Все это было бы еще забавнее, если бы эти статьи — некрологи не опережали реальности всего на две недели…
Но если врачи зря теряли с ним время, то Юберу не хотелось терять своего, и он решил воспользоваться оставшейся ему для жизни неделей.
В палату вошла некрасивая медсестра:
— К вам пришли. Напоминаю, что вам нельзя утомляться.
— Это вы меня утомляете, — рявкнул Юбер, невзлюбивший ее с первого дня.
Вошел Баг. В горле Юбера что — то сжалось. Приятно в такой момент встретиться со старым другом. От него не ускользнуло волнение Бага: он знал, как изменила болезнь его внешность. В глазах Бага стояли слезы, но он улыбался.
— Готовься, старина, сейчас тебе сделают один укольчик…
— Но я не собака, — сказал Юбер. — Если они складывают оружие, то я своего не сложу. Я ухожу отсюда, и эта неделя моя. Я устрою нечто такое, что еще никто не видывал!
Баг перебил его:
— Они нашли.
— Что? Они нашли? Естественно… В сущности, я никогда в этом не сомневался. Никогда…
— Лаборатория прислала ответ. В твое тело вживили радиоактивные частицы замедленного действия. От них ты и загибаешься…
Юбер широко открыл глаза.
— И я от них загнусь! — поправил он.
Баг покачал головой:
— Нет, это скоро пройдет. Через пять минут тебе сделают инъекцию нитрата циркония… Это новый препарат, в пятьдесят раз ускоряющий вывод из человеческого организма радиоактивных элементов. Через несколько дней ты освободишься от них, а через несколько месяцев ты совершенно об этом забудешь…

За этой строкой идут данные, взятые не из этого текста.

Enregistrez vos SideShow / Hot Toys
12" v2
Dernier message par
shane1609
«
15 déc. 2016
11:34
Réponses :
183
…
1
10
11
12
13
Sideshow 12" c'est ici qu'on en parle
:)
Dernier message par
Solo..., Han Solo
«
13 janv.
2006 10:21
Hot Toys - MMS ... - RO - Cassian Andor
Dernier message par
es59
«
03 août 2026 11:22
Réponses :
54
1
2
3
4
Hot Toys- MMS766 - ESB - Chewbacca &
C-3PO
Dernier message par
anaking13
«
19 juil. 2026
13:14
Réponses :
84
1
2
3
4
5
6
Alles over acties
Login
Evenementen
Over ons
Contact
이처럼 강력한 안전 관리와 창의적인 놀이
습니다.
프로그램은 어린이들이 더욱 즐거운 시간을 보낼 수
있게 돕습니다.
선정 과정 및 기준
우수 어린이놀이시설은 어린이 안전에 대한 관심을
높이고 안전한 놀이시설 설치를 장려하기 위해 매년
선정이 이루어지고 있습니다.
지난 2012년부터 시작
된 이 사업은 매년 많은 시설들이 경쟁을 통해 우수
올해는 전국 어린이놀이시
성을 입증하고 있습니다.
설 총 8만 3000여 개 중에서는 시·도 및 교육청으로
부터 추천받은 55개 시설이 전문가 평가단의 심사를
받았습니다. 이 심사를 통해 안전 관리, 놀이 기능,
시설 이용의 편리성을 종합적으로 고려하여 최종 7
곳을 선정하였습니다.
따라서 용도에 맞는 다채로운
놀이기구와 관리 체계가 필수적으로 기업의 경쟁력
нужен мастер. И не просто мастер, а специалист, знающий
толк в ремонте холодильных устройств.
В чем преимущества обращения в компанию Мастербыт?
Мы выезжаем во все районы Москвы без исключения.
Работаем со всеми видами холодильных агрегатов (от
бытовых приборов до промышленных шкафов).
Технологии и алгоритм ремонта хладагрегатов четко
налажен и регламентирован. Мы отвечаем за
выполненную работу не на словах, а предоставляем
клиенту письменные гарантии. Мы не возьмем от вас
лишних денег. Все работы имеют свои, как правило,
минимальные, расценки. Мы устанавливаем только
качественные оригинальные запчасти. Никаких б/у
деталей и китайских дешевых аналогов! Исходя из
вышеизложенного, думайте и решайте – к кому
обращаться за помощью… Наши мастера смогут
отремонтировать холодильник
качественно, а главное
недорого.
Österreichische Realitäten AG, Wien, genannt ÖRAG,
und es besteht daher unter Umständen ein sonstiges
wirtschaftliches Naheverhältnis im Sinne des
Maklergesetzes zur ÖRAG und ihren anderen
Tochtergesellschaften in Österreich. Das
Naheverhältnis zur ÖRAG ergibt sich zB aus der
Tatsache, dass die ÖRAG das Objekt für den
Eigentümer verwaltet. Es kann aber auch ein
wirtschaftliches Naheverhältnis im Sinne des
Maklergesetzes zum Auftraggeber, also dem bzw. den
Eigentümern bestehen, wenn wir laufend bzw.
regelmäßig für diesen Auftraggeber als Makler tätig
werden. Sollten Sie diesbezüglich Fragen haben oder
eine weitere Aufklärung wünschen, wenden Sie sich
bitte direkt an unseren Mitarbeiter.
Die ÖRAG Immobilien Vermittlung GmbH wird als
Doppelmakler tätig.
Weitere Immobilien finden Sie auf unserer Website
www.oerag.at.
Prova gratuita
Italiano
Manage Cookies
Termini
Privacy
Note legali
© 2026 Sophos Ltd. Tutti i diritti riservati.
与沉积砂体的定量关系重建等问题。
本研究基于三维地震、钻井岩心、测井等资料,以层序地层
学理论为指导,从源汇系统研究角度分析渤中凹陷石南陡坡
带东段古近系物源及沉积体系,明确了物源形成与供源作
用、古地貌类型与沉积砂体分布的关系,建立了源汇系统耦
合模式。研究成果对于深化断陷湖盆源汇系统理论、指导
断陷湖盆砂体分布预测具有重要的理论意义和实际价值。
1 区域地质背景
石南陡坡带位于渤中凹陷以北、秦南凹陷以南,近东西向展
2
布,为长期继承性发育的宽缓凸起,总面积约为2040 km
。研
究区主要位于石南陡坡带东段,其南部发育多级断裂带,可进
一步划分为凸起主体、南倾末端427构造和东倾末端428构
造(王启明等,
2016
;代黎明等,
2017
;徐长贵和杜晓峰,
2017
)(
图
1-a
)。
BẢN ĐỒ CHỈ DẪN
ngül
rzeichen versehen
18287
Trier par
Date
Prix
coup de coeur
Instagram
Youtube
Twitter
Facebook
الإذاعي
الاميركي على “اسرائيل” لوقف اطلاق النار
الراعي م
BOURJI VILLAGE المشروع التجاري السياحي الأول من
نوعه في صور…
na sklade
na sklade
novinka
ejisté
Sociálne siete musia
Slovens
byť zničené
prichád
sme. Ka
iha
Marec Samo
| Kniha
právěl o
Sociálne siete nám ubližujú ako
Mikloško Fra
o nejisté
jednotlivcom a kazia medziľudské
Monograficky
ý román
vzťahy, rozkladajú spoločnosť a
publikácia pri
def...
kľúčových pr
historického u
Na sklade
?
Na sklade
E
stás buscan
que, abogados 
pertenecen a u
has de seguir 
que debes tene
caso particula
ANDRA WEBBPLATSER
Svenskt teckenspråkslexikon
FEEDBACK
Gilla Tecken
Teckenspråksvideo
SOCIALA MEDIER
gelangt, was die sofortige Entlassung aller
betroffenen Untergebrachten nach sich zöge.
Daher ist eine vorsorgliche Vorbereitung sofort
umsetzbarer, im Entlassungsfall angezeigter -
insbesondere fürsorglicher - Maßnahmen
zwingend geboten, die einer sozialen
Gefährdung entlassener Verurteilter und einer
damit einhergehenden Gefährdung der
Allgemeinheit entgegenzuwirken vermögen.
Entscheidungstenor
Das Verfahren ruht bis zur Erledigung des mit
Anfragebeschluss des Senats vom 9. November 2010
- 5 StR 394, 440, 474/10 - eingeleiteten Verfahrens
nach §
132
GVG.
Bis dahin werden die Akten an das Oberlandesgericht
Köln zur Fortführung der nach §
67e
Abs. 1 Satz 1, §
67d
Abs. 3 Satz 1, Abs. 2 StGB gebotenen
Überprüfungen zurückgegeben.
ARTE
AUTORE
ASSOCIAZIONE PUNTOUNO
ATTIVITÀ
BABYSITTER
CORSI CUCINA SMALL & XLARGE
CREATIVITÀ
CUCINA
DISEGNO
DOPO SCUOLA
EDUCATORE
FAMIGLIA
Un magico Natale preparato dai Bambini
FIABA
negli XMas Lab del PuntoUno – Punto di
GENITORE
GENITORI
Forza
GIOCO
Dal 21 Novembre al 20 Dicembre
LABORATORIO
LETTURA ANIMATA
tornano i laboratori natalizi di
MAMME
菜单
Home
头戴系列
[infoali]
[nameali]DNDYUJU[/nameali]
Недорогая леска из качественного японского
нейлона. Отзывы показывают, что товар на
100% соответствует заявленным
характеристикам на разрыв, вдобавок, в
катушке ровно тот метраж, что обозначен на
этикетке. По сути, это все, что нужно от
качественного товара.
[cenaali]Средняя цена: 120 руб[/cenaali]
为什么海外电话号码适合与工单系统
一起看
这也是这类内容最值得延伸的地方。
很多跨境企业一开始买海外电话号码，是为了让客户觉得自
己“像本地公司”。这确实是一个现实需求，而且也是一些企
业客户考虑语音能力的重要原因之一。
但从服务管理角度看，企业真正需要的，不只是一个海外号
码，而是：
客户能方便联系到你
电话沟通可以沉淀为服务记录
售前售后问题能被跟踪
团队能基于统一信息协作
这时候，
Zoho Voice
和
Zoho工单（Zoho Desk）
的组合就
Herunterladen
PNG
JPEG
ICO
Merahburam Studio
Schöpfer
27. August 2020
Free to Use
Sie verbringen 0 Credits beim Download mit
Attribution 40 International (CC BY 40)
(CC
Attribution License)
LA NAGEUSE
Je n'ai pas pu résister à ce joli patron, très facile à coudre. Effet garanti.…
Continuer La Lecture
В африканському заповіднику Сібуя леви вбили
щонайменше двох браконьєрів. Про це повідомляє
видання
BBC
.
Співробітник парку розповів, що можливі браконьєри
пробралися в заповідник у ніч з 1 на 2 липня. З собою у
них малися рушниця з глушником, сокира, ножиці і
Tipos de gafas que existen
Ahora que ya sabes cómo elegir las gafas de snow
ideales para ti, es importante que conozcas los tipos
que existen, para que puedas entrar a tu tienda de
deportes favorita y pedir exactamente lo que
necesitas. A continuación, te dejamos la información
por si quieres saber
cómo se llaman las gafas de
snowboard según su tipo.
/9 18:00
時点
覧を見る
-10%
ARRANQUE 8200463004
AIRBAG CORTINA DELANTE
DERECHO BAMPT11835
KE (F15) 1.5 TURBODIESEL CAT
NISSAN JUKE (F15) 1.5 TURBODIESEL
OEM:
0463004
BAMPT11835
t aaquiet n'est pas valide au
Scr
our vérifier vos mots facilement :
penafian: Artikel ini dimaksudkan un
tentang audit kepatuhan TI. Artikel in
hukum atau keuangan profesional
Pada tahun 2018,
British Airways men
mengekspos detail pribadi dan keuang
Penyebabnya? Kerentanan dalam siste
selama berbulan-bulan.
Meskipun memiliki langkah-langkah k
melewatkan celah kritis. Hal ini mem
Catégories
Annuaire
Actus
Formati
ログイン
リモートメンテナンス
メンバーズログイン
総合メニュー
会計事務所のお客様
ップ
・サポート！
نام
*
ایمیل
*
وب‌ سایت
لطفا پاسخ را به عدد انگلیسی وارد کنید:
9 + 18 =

— Дай Бог! — прошептал Юбер. — Как ты сказал? Нитрат циркония?
— Да, — подтвердил Баг.
— Прекрасно, — сказал Юбер, — я попал в переделку благодаря бориду циркония и естественно, что цирконий вытащит меня из нее.
Баг продолжал:
— Я беседовал со Смитом: он считает, что тебе надо будет уйти в отставку. Он опасается за твою нервную систему.
— Дурак! — воскликнул Юбер.
Баг невозмутимо добавил:
— Кроме того, он поддерживает твою идею о пластической операции и, если ты не против, то получишь новые отпечатки пальцев…
Юбер улыбнулся.
— А что Менцель? — спросил он.
Баг понизил голос:
— В добром здравии, но навсегда возненавидел гемоглобин…
Смит протер свои очки и продолжил чтение рапорта, составленного Юбером:
«После того как мне заявили, что я должен убрать настоящего Менцеля, во время беседы с Данченко, я понял, что нахожусь в Москве, а не в Турфане, как предполагал. Я заглянул в лежащий на столе календарь: 25 сентября, четверг. Я справился у Данченко, и он подтвердил, что меня арестовали 25 сентября, в четверг, в подземных лабораториях в Турфане, в два часа сорок минут ночи. Около трех часов мне сделали укол, и я погрузился в сон. Проснулся я уже в Москве, то есть за четыре тысячи пятьсот километров, в четыре часа ночи, 25 сентября, то есть через час. На самом деле — через пять часов, принимая в расчет разницу во времени.